Speakers at the conference pointed out that 20 percent of new recruits in the military are women. Women make up 14 percent of the active-duty force and more than 17 percent of the reserves.

Tammy Duckworth is Assistant Secretary of Public Affairs at the Department of Veterans Affairs. She was also a Black Hawk helicopter pilot in Iraq and lost both legs when her aircraft was hit by a rocket-propelled grenade, north of Baghdad. To Duckworth, the issue of whether women can serve in combat is semantic.

“Women are already serving in combat,” she said. “I didn’t lose my legs in a bar fight, I lost my legs in combat. You talk to the troops on the ground and serving side by side -- it’s really a moot point. What we need to talk about is how can we serve together and make sure there are the same opportunities for leadership for women as there are for men.”

Keynote speaker Melanne Verveer was chief of staff to Hillary Clinton when Clinton was First Lady and is now Ambassador at Large for Global Women’s Issues. She says a turning point for women was Resolution 1325 passed by the United Nations Security Council a decade ago. It recognized women’s role in peace negotiations and in post-conflict reconstruction, and began to change attitudes.

“Not only in how we think about women as agents of peace and stability,” Verveer said, “but how we support their efforts. Every time I go to Afghanistan I meet with some of our military women, and they are on the front lines of making this kind of change happen.”


One of those women is Marine Lt. Col. Julie Nethercot from Camp Pendleton. She spent a year in Afghanistan doing outreach in local communities. To her surprise, she said, the Afghan men opened up to the female Marines on her team as much as the Afghan women did.

“That really was a game changer,” she said, “It was a dynamic that we didn’t understand when we were back in Pendleton in training because we were focusing on how to engage the women. But what we found is engaging the men and the children opened that window as well. The Afghan men were much more willing to engage the female-engagement teams. ...”
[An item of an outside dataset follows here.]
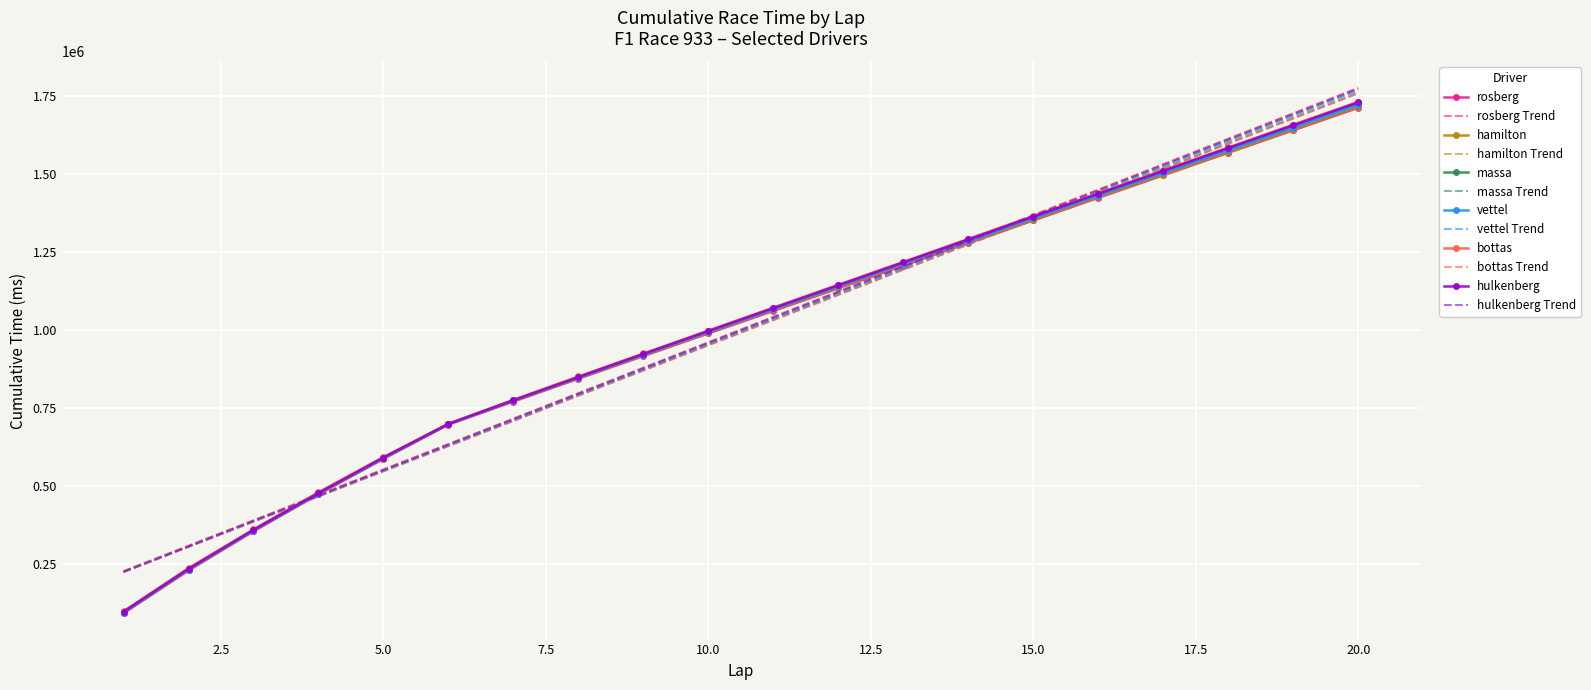

What is the sum of all bottas values?

20046762.0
Nethercot said building trust with Afghan women is key to progress being made in the region. When women get educated and employed, she said, it affects their husbands and children, and women are pushing for change.

“They’ve gone from the superficial, ‘How are you? What are you doing here? Wow! Female Marine!’ to ‘How can you help me start a small business so I can provide an income for my family.’”
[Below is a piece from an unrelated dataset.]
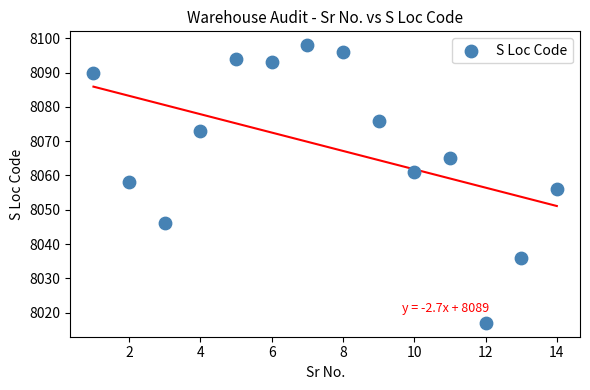

What is the range of Y values (max minus min)?

81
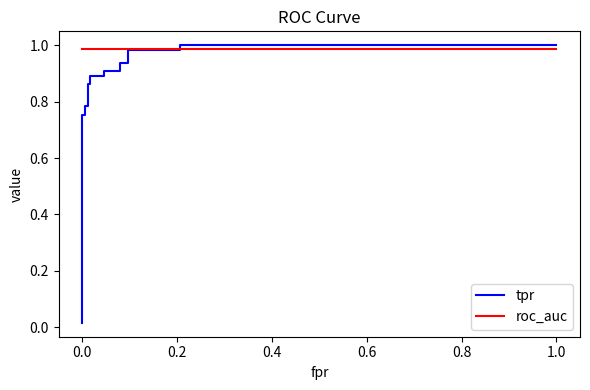

The value of tpr at 0.0 is 0.0. True or false?

True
Ambassador Verveer said there’s also strong evidence that governments improve when women play a role.

“A World Bank study found that where the influence of women in public life is greater, the level of corruption is lower.”

Carla Coppell works with women in areas of conflict. She’s Director of the Initiative for Inclusive Security, a private philanthropic organization that supports women’s participation in promoting peace. She says progress on that front is slow in Iraq.
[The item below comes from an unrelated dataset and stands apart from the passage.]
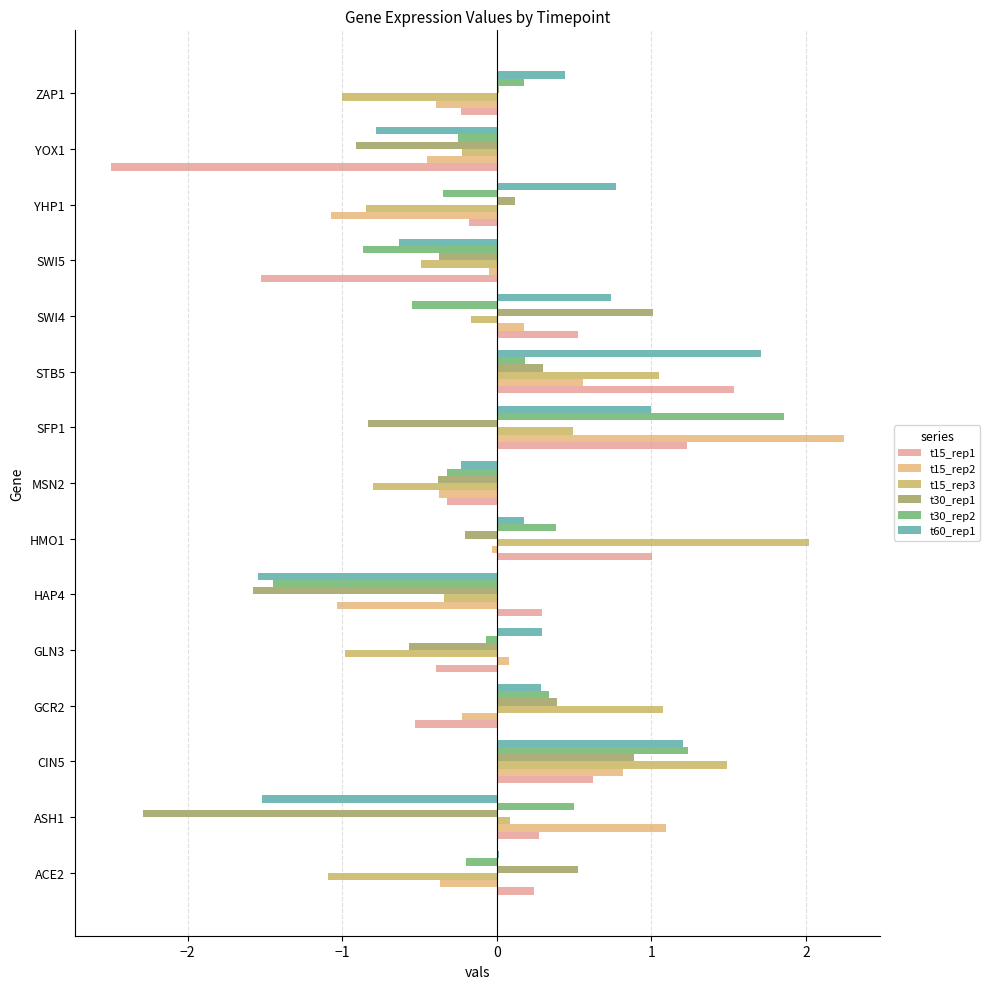

How many data points does each series have?

15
“Women today have a set-aside of 25 percent participation in the parliament there,” she said, “but they have been heavily marginalized. It’s really hard and some of the foremost Iraqi women leaders that I know have opted out. They’ve said that the system right now is riddled with corruption and they want to wait for their time to come back, and that’s extremely unfortunate. “

As the U.S. prepares to scale down troops in Afghanistan, Ambassador Verveer said, non-combat roles in the military will become critical.

“This kind of role is absolutely significant to the work we’re trying to do to bring an end to the conflict,” she said, “So yes, it is about waging peace, it’s about security, and women like the women here have an absolutely critical role to play in all of it.”

This was the 24th year of the Joint Women’s Leadership Symposium and the first year that women from all branches of the armed forces have attended.